Cutaneous nocardiosis can occur in two ways – either as a part of disseminated infection or as a primary infection resulting from inoculation. Primary cutaneous nocardiosis is relatively rare.[1] The mode of transmission is accidental inoculation. The three major forms of primary cutaneous nocardiosis are (1) mycetoma, (2) lymphocutaneous nocardiosis, and (3) superficial cutaneous nocardiosis.[1] Skin lesions are seen in 10% of patients with disseminated nocardiosis. The most common cutaneous manifestations are pustules, abscesses, and nodules which are frequently ulcerated. The pustules are generally larger than pustules of steroid-induced acne, candidal folliculitis, or staphylococcal folliculitis. The most common sites affected are the trunk and proximal extremities.[3]

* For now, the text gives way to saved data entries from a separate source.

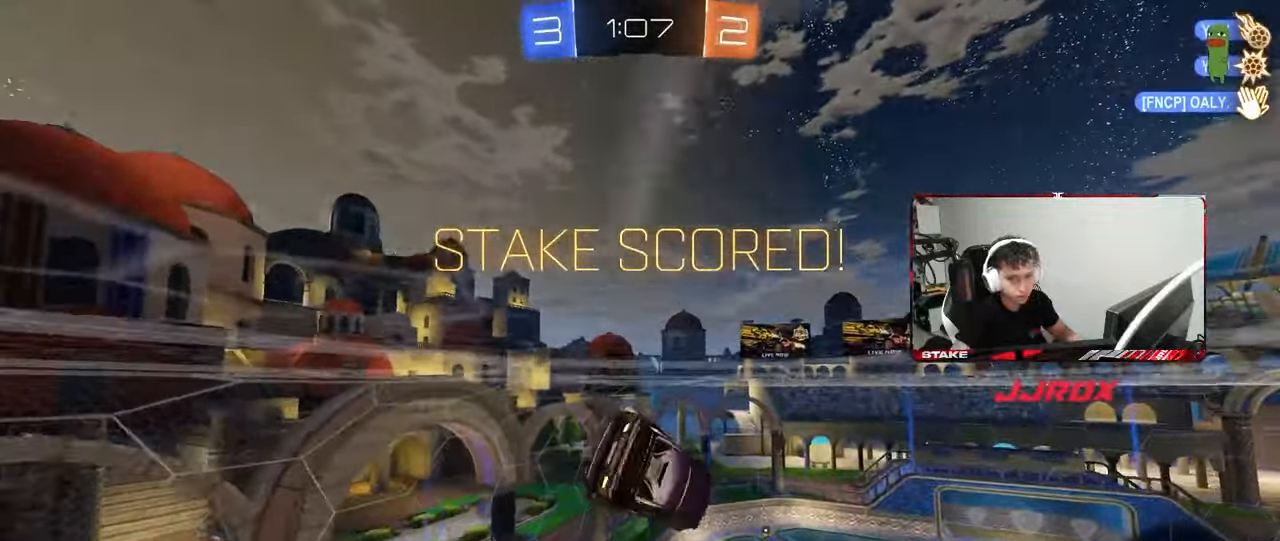
{"keys": [], "mouse": ["right"], "mouse_move": "still", "events": [[83, "d", "up"], [83, "mouse_right", "up"], [83, "s", "up"], [83, "shift", "up"], [133, "mouse_right", "down"], [317, "mouse_right", "up"], [367, "mouse_right", "down"]]}
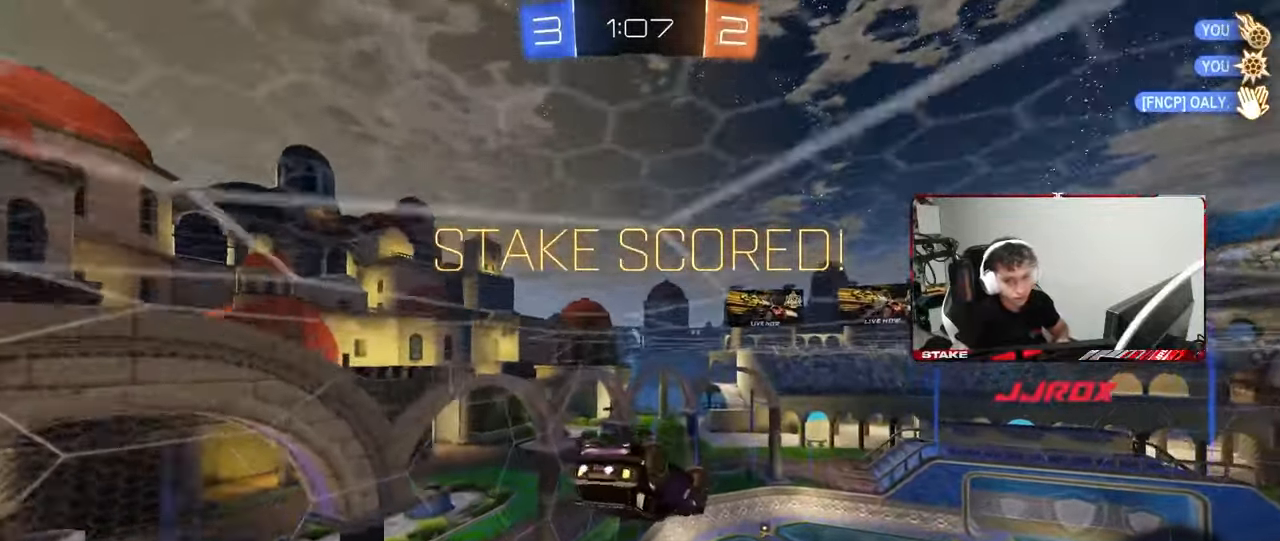
{"keys": [], "mouse": ["right"], "mouse_move": "still", "events": [[50, "mouse_right", "up"], [100, "mouse_right", "down"], [283, "mouse_right", "up"], [333, "mouse_right", "down"]]}
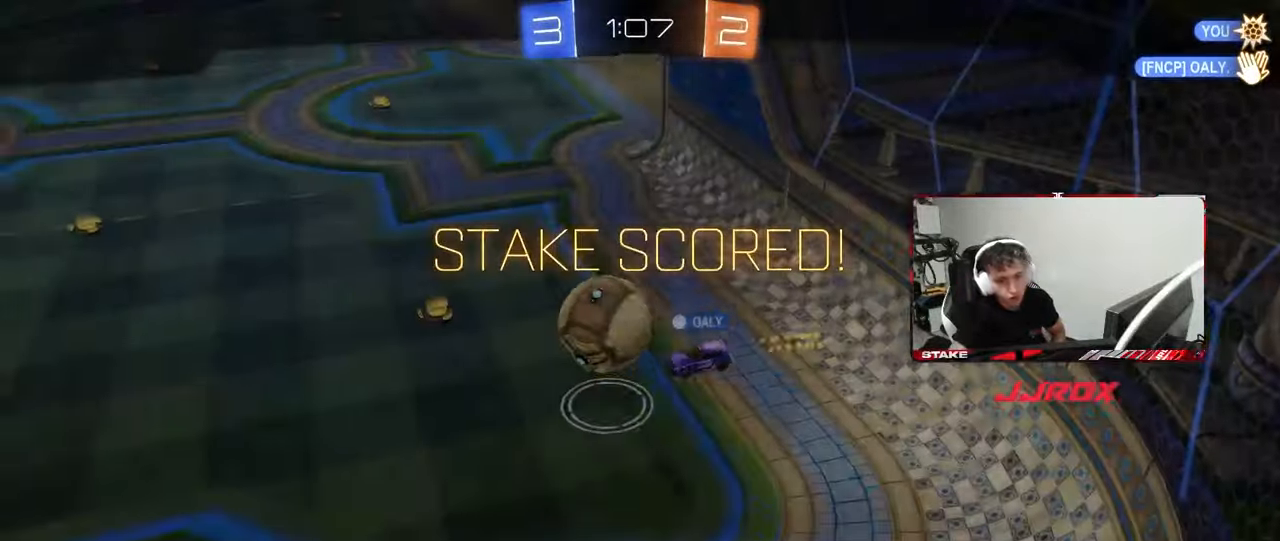
{"keys": [], "mouse": [], "mouse_move": "still", "events": [[17, "mouse_right", "up"], [67, "mouse_right", "down"], [250, "mouse_right", "up"], [300, "mouse_right", "down"], [483, "mouse_right", "up"]]}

Figure 5:: Culture of pus on blood agar showing chalky white cotton candy appearance of Nocardia colonies.
Figure 6:: Computed tomography showing intramuscular collection (red arrow) in anterior and lateral compartment of the left thigh.
Figure 7:: Computed tomography brain showing ill-defined hypodensity (red arrow) in the cerebellar vermis.

Gram staining is the most sensitive method for visualizing Nocardia.[2] Nocardia is partially acid fast by conventional Ziehl-Neelsen staining and is reactive with Gomori methenamine silver.[2] Organisms are detected as Gram-positive, branched filamentous hyphae and branching at right angles is diagnostic, cultures should be kept for up to 2–3 weeks for isolation. The microorganisms grow satisfactorily on most of the nonselective media used for isolation of bacteria, mycobacterium, and fungi. After initial isolation, subcultures should be incubated at 25°C, 35°C, and 45°C. N. asteroides grows best at 35°C. Aerial hyphae giving a chalky appearance may be seen macroscopically in cultures.[11] Western blot assay, using monoclonal antibodies against 54 kDa circulating antigens of Nocardia, and species-specific DNA probing help in the rapid and definitive diagnosis of nocardiosis. ELISA for serodiagnosis of nocardial infection is also useful.[1]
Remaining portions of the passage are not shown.